An article by Hanna Rosin

The article The End of Men is written by Hanna Rosin and focuses on how women are taking over a world which formerly in all regards has been dominated by men and where exclusively men had the right answers. The article is from July/August 2010, and was posted in The Atlantic which is an editorial Magazine concentrating on issues dealing with politics, business, culture, technology etc . The article is written as a reaction to the fact that "earlier this year, women became the majority of the workforce for the first time in U.S. history." (ll.1-2) And with this in mind Hanna Rosin uses her article to inform about the radical change happening in the world.

The writer, Hanna Rosin, is an American journalist and a co-founder of a women's site called DoubleX . She is a writer who very much focuses on issues concerning religion and politics, and in fact she is writing a book on this particular article.

The group of people for whom this article is appealing and interesting is very wide, as the subject is relevant to many people. The article is dealing with one of the most debated issues in the whole world - gender equality, and therefore many people, men and women alike, see the article as newsworthy.

It shouldn't be too difficult for the reporter to engage the reader, as the subject is interesting to a wide variety of people, and therefore touches a lot of different viewpoints and opinions.

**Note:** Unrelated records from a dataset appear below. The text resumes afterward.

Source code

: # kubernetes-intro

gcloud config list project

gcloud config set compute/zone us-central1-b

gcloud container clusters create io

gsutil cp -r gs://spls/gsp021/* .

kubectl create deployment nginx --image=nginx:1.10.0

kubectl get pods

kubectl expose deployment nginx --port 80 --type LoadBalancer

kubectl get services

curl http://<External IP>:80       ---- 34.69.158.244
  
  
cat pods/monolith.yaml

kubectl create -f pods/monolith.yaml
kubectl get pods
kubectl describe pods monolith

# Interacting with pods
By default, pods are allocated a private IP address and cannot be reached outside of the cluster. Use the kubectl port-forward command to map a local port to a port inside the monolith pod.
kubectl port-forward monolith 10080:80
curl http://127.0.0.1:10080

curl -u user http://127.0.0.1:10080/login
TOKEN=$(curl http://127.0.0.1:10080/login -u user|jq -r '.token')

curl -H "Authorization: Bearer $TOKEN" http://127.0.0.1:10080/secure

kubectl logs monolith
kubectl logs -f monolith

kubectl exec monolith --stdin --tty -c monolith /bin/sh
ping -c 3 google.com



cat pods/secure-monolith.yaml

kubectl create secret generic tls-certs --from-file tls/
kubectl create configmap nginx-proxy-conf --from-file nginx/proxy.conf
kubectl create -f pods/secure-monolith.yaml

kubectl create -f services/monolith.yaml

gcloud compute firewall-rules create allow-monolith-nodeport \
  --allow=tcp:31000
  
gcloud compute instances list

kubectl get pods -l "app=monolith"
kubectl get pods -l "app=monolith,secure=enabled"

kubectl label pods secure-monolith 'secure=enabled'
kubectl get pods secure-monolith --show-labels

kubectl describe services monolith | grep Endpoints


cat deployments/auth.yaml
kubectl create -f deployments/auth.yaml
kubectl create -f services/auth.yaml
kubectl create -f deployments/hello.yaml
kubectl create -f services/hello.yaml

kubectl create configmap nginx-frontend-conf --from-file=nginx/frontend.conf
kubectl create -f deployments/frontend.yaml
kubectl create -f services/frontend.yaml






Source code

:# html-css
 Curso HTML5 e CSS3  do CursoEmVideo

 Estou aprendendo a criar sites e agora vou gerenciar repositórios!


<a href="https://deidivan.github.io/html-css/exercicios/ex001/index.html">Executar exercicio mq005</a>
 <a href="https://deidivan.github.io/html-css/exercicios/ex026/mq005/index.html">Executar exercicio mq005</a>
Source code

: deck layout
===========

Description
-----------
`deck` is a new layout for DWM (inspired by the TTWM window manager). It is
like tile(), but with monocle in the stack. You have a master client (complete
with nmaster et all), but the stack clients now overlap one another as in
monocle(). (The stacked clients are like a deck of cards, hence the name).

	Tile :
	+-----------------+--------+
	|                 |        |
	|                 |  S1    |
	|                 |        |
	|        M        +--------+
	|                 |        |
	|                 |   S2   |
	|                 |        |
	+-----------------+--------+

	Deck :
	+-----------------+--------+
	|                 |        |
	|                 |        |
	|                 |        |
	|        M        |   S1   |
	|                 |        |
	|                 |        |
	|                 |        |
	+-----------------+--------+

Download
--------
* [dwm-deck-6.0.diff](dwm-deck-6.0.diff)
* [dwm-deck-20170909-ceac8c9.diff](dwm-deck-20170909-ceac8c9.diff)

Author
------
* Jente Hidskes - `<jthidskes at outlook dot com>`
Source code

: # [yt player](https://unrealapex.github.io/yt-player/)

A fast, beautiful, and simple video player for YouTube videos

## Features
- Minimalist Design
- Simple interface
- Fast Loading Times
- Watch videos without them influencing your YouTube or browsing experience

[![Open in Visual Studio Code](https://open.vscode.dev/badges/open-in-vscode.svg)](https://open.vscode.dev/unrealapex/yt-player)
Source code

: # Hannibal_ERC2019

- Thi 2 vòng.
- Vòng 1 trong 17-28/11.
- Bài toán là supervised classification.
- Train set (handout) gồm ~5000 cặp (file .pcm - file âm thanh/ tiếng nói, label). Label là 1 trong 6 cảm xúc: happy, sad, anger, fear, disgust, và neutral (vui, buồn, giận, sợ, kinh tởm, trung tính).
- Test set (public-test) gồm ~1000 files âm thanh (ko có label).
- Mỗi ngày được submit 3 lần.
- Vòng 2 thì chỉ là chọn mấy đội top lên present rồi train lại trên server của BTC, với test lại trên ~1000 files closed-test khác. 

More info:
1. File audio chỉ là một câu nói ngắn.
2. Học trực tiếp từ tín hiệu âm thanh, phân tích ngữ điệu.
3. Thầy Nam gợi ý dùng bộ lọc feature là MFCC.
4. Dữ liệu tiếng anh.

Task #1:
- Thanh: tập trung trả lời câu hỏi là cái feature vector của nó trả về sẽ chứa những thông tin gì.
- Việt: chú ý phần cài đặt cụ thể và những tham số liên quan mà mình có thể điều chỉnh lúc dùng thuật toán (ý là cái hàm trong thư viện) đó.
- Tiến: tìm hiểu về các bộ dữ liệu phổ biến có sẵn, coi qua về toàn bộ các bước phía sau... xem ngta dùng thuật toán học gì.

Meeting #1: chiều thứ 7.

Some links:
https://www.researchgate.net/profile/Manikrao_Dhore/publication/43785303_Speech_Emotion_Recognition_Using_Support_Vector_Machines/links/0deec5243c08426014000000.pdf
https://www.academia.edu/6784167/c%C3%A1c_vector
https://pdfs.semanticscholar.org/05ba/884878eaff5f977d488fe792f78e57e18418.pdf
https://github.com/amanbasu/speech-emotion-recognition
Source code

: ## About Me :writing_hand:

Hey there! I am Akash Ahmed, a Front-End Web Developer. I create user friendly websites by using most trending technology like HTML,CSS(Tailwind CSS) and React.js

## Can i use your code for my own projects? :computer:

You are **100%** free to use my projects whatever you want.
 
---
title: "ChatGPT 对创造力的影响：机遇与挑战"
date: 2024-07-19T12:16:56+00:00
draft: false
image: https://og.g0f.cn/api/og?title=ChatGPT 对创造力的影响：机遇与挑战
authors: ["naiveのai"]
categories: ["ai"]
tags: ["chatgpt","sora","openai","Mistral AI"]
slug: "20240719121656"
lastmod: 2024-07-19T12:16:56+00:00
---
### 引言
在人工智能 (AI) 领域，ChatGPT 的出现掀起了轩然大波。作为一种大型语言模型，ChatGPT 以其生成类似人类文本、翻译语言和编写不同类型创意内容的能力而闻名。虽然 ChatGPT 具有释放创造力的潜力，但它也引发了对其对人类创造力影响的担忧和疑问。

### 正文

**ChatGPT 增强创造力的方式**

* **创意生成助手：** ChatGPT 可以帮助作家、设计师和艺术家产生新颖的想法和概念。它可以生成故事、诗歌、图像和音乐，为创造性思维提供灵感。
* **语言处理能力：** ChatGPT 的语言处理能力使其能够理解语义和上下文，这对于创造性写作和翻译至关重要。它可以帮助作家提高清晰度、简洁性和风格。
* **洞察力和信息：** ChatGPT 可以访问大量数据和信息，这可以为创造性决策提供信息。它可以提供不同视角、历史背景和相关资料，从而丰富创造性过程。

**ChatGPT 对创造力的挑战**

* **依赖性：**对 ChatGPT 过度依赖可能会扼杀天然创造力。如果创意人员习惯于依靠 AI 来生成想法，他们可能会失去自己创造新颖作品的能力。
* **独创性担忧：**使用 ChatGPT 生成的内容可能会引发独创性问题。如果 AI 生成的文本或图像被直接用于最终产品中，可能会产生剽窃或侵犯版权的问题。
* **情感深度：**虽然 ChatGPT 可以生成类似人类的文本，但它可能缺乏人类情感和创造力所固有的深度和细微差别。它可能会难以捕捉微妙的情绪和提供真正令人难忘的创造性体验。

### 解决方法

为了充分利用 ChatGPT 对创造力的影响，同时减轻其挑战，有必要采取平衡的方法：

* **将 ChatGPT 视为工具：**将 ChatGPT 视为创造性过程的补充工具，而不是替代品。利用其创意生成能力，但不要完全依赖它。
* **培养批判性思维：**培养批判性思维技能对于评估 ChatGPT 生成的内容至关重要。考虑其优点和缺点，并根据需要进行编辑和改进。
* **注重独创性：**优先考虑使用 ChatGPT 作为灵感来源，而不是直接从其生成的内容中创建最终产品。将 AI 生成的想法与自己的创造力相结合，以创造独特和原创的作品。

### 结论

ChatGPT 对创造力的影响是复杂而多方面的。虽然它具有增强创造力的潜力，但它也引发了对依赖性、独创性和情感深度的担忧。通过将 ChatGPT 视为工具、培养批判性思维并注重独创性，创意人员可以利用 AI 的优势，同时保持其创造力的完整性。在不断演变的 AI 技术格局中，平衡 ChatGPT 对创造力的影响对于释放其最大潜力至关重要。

Hanna Rosin opens her article by clarifying how couples are "requesting more girls than boys" (l.22) when they wish to get a child. This is something that affects nearly every person in the world, as most of the world's population at one point in their life's would like to start a family of their own. Furthermore she describes how industries are now changing and in addition to that increasing the selection of female workers for the more superior postures. This is of course affecting the male employees, as it is a big threat to them that women are overtaking what used to be their territory. Rosin doesn't use blown up arguments to clarify that women no longer stands in the shadow of men. Instead she uses statistics and suitable examples and thereby logical appeals to prove her point which can be seen in lines 20-23; "In the '90s, when Ericsson looked into the numbers for the dozen or so clinics that use his process, he discovered, to his surprise, that couples were requesting more girls than boys, a gap that has persisted, even though Ericsson advertises the method as more effective for producing boys." This argument is based on numbers from fertility clinics that use Ronald Ericsson's method, and the statement is articulated from the biologist, Ericsson, himself. A biologist who thinks of the man as "the boss" (l.16).

Rosin's feminist side, however, shines through a few times. This is to be seen in lines 127-129; "Up in the Air, a movie set against the backdrop of recession-era layoffs, hammers home its point about the shattered ego of the American man." Further down in the article she again reveals her feminist side, this time in connection with another modern movie with the feminist title She's Out of My League (ll.134-135). Rosin's knowledge doesn't extend so far, and she can't speak on behalf of men. Thereby her arguments fall through and her ethical appeal suffers a blow, but only with these few statements. Hanna Rosin has interviewed the biologist Ronald Ericsson, and he is the only one who represents the male in this article. The elements he is bringing to the article is concentrating on girls being selected over boys when people who wish to have children are choosing the gender of their child as mentioned earlier.